EXERCISE REQUIREMENTS
Pull every line that holds the word "hiflex" from the entries.

[Page images and extracted text]
◇ ◇ ◇ ◇
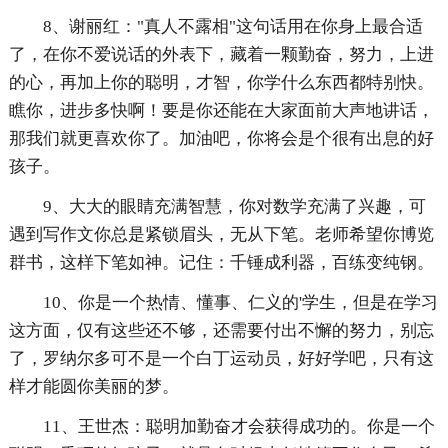
8、谢丽红："真人不露相"这句话用在你身上最合适
了，在你不爱说话的外表下，藏着一颗勤奋，努力，上进
的心，再加上你的聪明，才智，你学什么东西都特别快。
瞧你，进步多快啊！要是你还能在大家面前大声地讲话，
那我们就更喜欢你了。加油吧，你将会是个很有出息的好
孩子。
9、大大的眼睛充满智慧，你对数学充满了兴趣，可
遇到写作文你总是紧锁眉头，无从下笔。老师希望你博览
群书，这样下笔如神。记住：千锤成利器，百练变纯钢。
10、你是一个热情、懂事、仁义的'学生，但是在学习
这方面，仅有这些还不够，还需要付出不懈的努力，别忘
了，罗纳尔多可不是一个白丁运动员，好好学吧，只有这
样才能圆你美丽的梦。
11、王世杰：聪明加勤奋才会获得成功的。你是一个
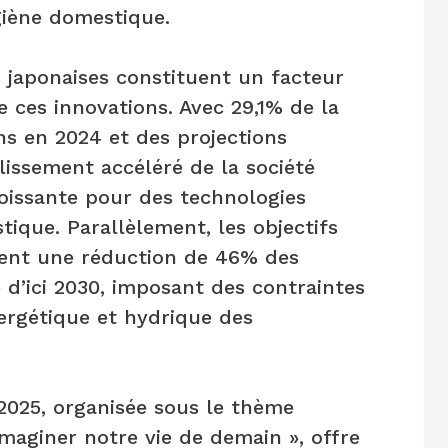
giène domestique.
 japonaises constituent un facteur
e ces innovations. Avec 29,1% de la
ns en 2024 et des projections
llissement accéléré de la société
issante pour des technologies
tique. Parallèlement, les objectifs
ent une réduction de 46% des
 d’ici 2030, imposant des contraintes
ergétique et hydrique des
 2025, organisée sous le thème
imaginer notre vie de demain », offre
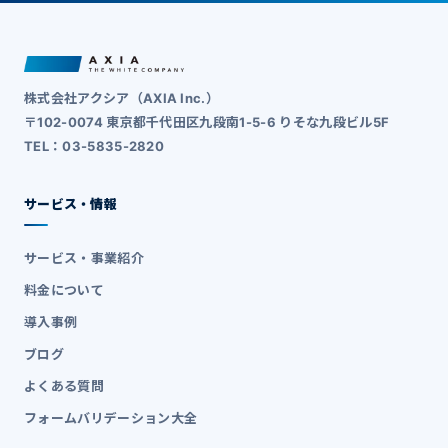
株式会社アクシア（AXIA Inc.）
〒102-0074 東京都千代田区九段南1-5-6 りそな九段ビル5F
TEL：03-5835-2820
サービス・情報
サービス・事業紹介
料金について
導入事例
ブログ
よくある質問
フォームバリデーション大全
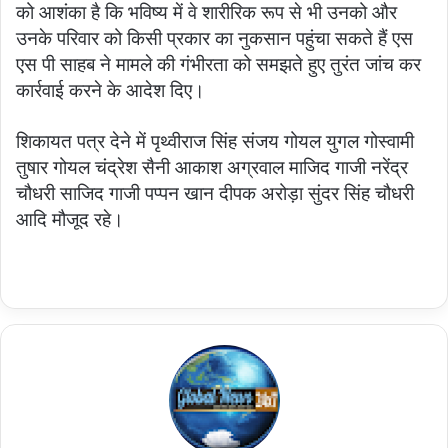
को आशंका है कि भविष्य में वे शारीरिक रूप से भी उनको और
उनके परिवार को किसी प्रकार का नुकसान पहुंचा सकते हैं एस
एस पी साहब ने मामले की गंभीरता को समझते हुए तुरंत जांच कर
कार्रवाई करने के आदेश दिए।
शिकायत पत्र देने में पृथ्वीराज सिंह संजय गोयल युगल गोस्वामी
तुषार गोयल चंद्रेश सैनी आकाश अग्रवाल माजिद गाजी नरेंद्र
चौधरी साजिद गाजी पप्पन खान दीपक अरोड़ा सुंदर सिंह चौधरी
आदि मौजूद रहे।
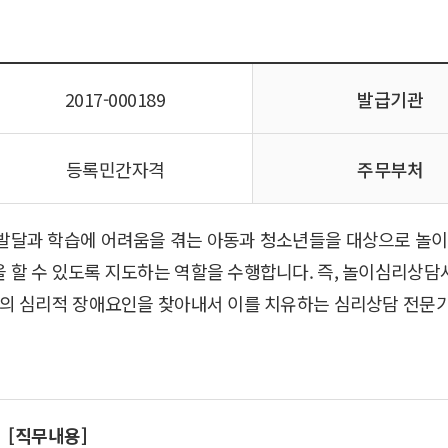
2017-000189
발급기관
등록민간자격
주무부처
발달과 학습에 어려움을 겪는 아동과 청소년들을 대상으로 놀
 할 수 있도록 지도하는 역할을 수행합니다. 즉, 놀이심리상담
년의 심리적 장애요인을 찾아내서 이를 치유하는 심리상담 전문가
[직무내용]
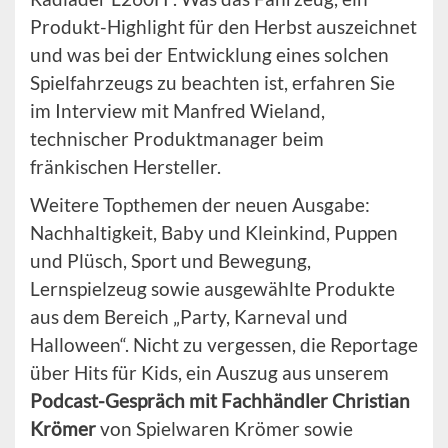
Produkt-Highlight für den Herbst auszeichnet
und was bei der Entwicklung eines solchen
Spielfahrzeugs zu beachten ist, erfahren Sie
im Interview mit Manfred Wieland,
technischer Produktmanager beim
fränkischen Hersteller.
Weitere Topthemen der neuen Ausgabe:
Nachhaltigkeit, Baby und Kleinkind, Puppen
und Plüsch, Sport und Bewegung,
Lernspielzeug sowie ausgewählte Produkte
aus dem Bereich „Party, Karneval und
Halloween“. Nicht zu vergessen, die Reportage
über Hits für Kids, ein Auszug aus unserem
Podcast-Gespräch mit Fachhändler Christian
Krömer
von Spielwaren Krömer sowie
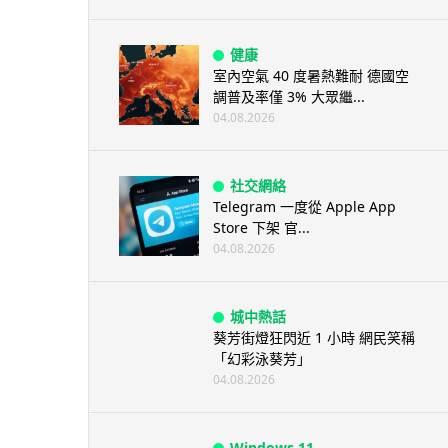
健康
室內空氣 40 度暑熱難耐 德國空
調普及率僅 3% 大眾繼...
04.08.2026
社交網絡
Telegram 一度從 Apple App
Store 下架 官...
04.08.2026
城中熱話
葵芳街燈狂閃近 1 小時 網民笑稱
「幻彩泳葵芳」
04.08.2026
Windows 11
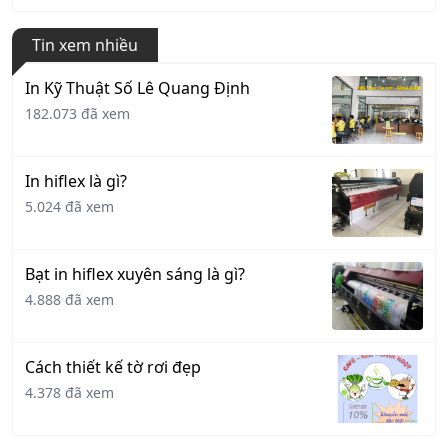
Tin xem nhiều
In Kỹ Thuật Số Lê Quang Định
182.073 đã xem
In hiflex là gì?
5.024 đã xem
Bạt in hiflex xuyên sáng là gì?
4.888 đã xem
Cách thiết kế tờ rơi đẹp
4.378 đã xem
◇ ◇ ◇ ◇
SOLVED PROBLEM
In hiflex là gì?
Bạt in hiflex xuyên sáng là gì?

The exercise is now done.